The implications of petroleum oil facilities infrastructure as hazard determinants can best be appreciated when viewed against the background that the tempo of petroleum exploitation, refining and marketing activities are increasing in recent years in the study area. The Akwa Ibom State government has identified mineral development as an important element in the social and economic transformation of the state hence promoting the Akwa Ibom Petroleum and Energy Limited (APEL) as a holding industry in oil and gas production. Also private investment efforts like Amakpe Refinery Limited, Frontier Oil and Universal Oil means that the landscape would soon be crisscrossed by a network of petroleum pipe lines that link oil related facilities. This increases the likelihood of hazard causing events.

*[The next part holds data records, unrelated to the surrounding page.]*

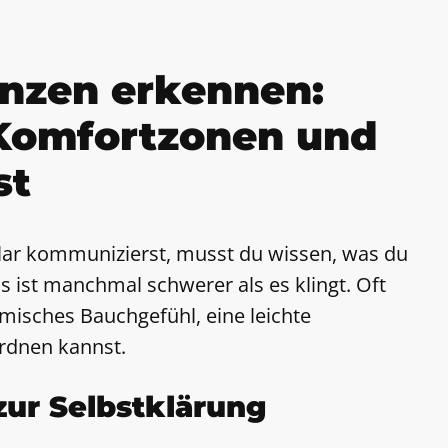
enzen erkennen:
Komfortzonen und
st
lar kommunizierst, musst du wissen, was du
as ist manchmal schwerer als es klingt. Oft
omisches Bauchgefühl, eine leichte
ordnen kannst.
zur Selbstklärung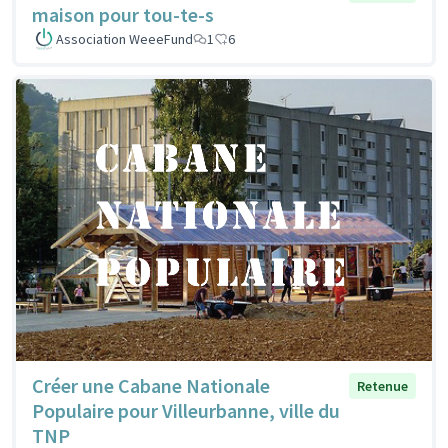
maison pour tou-te-s
Association WeeeFund
1
6
Créer une Cabane Nationale
Retenue
Populaire pour Villeurbanne, ville du
TNP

Globally, although the exact location of the next oil spill cannot be predicted, the likelihood increases where oil related facilities are present. Equally where the facilities are not properly maintained or are tampered with chances of oil spill multiplies. For an example, a ruptured pipeline in Northern Russia in 1994 caused the third largest oil spill in history. TED Case Studies (1997) reports that most of the gas and oil pipelines in this area are poorly maintained as some of them are >20 years of age. Along the pipelines, hundreds of leaks and breakage are experienced each year hence saturating the ground with oil; some of which have seeped into the water table. In most parts of the Niger Delta, ruptured pipelines either through old age or sabotage are rampant. Investigations by Ifeadi and Nwankwo (1987) show that oil spill incidents due to corrosion involved 18.4% of the total spills incidents studied with pipelines experiencing the highest occurrences followed by plant farms/flow stations and then well heads. The study also showed that sabotage cases accounted for 20.3% of all spill incidents amounting to about 3.2% of the total quantity spilled.

In recent years there has been increasing incidents of pipeline explosions due to sabotage of facilities by vandals. This trend calls for serious actions as the end results are always the spilling of petroleum oil into the environment. The implication of all these is for an integrated framework that will take into consideration the potentials of petroleum oil facilities as sources of hazard. All these point to the fact that as oil related activities increases, so is the need for equipment monitoring so as to reduce the chances of oil spill.

CONCLUSION

The study, a GIS based oil spill hazard modeling has proved the need for a sustainable and integrated approach to the management of a fragile and dynamic system like the Niger Delta of Nigeria. For a sustainable protection of such an environment, spatial data is a prerequisite. This includes past information about the environment, knowledge of the present status and what would be the future of that environment given certain circumstances. Geographical Information System (GIS) can be used to provide an objective strategy to environmental problems arising from the negative effects of petroleum exploration. It provides an informed decision support alternative, approaches and possibilities to environmental planners. The study will help eliminate some of the current oil spill and general environmental management practices that are not only manual but also subjective and conflict generating. The study will provide environmental decision makers, an orderly, clearly stated and consistent way of evaluating the existence of oil spill hazards and the magnitude of their existenceand the risk they pose to the environment. It should be seen as a first step in the process of a comprehensive risk management as it forms the foundation on which the coastal areas of Akwa Ibom State can build their strategies to mitigate oil spill based risk.

ACKNOWLEDGEMENT

This research was sponsored by the University of Uyo as part of a Staff Development award.